Additionally, Mosquitto includes two command-line utilities — mosquitto_pub and mosquitto_sub — essential for testing and debugging MQTT flows during development.
Concrete Example
At KERN-IT, Mosquitto is a key component of our IoT architectures. For the R-fit connected fitness machine project, each device sends its sensor data (power, cadence, heart rate) via MQTT to a Mosquitto broker deployed in a Docker container. The broker redistributes this data in real-time to our Python backend (Flask or Django depending on the project), which persists it in the database, and simultaneously to dashboards displaying users' instant metrics.
For network monitoring projects like Venn Telecom, Mosquitto receives performance metrics from SD-WAN equipment deployed at client sites. LoRaWAN gateways collect field data and transmit it via MQTT to our central platform. Thanks to QoS 1, we guarantee that no critical alert is lost, even during temporary network disruptions. The entire stack — Mosquitto, Python, PostgreSQL, Grafana — forms a reliable and performant IoT data processing chain.
Implementation
- Installation: deploy Mosquitto via Docker (
docker run -p 1883:1883 eclipse-mosquitto), system packages, or a managed cloud service. Prefer Docker for environment reproducibility. - Security: configure TLS with a Let's Encrypt certificate, enable password or client certificate authentication, and define topic-based ACLs to segment access.
- Topic architecture: design a logical and extensible topic hierarchy.
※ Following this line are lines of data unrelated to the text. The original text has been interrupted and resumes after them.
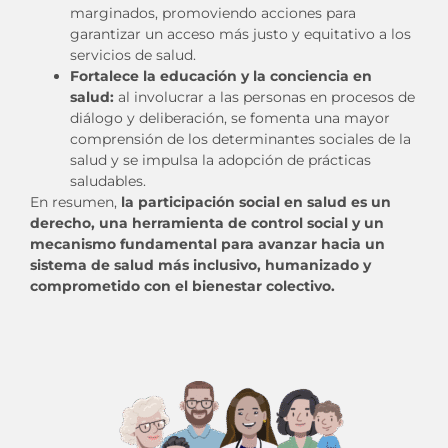
marginados, promoviendo acciones para
garantizar un acceso más justo y equitativo a los
servicios de salud.
Fortalece la educación y la conciencia en
salud:
al involucrar a las personas en procesos de
diálogo y deliberación, se fomenta una mayor
comprensión de los determinantes sociales de la
salud y se impulsa la adopción de prácticas
saludables.
En resumen,
la participación social en salud es un
derecho, una herramienta de control social y un
mecanismo fundamental para avanzar hacia un
sistema de salud más inclusivo, humanizado y
comprometido con el bienestar colectivo.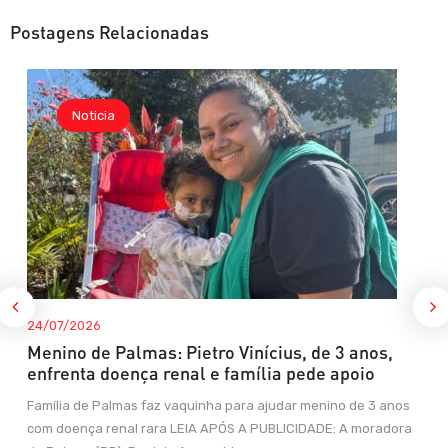
Postagens Relacionadas
Noticia
24/07/2026
Menino de Palmas: Pietro Vinícius, de 3 anos,
enfrenta doença renal e família pede apoio
Família de Palmas faz vaquinha para ajudar menino de 3 anos
com doença renal rara LEIA APÓS A PUBLICIDADE: A moradora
For example:
{project}/{device_id}/{sensor_type}. Avoid topics that are too flat or too deeply nested. - QoS selection: use QoS 0 for frequent telemetry data, QoS 1 for alerts and commands, and QoS 2 only for critical non-idempotent actions.
- Monitoring: enable the
$SYS/#system topic to monitor Mosquitto internal metrics (connection count, messages per second, memory usage). - Backend integration: connect the broker to your Python application using the Paho MQTT library to consume messages and persist them in the database.
Related Technologies and Tools
- MQTT: the lightweight messaging protocol that Mosquitto implements, the de facto standard for IoT.
- Docker: containerization for deploying and managing Mosquitto instances reproducibly.
- Python (Paho MQTT): MQTT client library for connecting Python applications to the Mosquitto broker.
- PostgreSQL / TimescaleDB: databases for persisting received MQTT messages, especially time-series sensor data.
- Grafana: visualization of IoT data collected via Mosquitto and stored in the database.
- LoRaWAN: long-range, low-power network whose gateways often transmit data via MQTT to a Mosquitto broker.
Conclusion
Eclipse Mosquitto is the reference MQTT broker for IoT projects demanding lightweight operation, reliability, and deployment flexibility. Its MQTT standard compliance, small memory footprint, and security features make it a natural choice for connecting sensors to the cloud, LoRaWAN gateways to data platforms, or network equipment to supervision systems. At KERN-IT, we deploy Mosquitto at the heart of our IoT architectures, integrating it with Python, PostgreSQL, and Grafana to build performant and scalable connected data platforms for our Belgian clients.
Always enable TLS encryption on your Mosquitto broker in production, even on an internal network. Use bridging between a local edge broker (on the LoRaWAN gateway) and a central cloud broker to reduce local latency while centralizing data. And remember to configure ACLs: a temperature sensor has no reason to be able to read actuator command topics.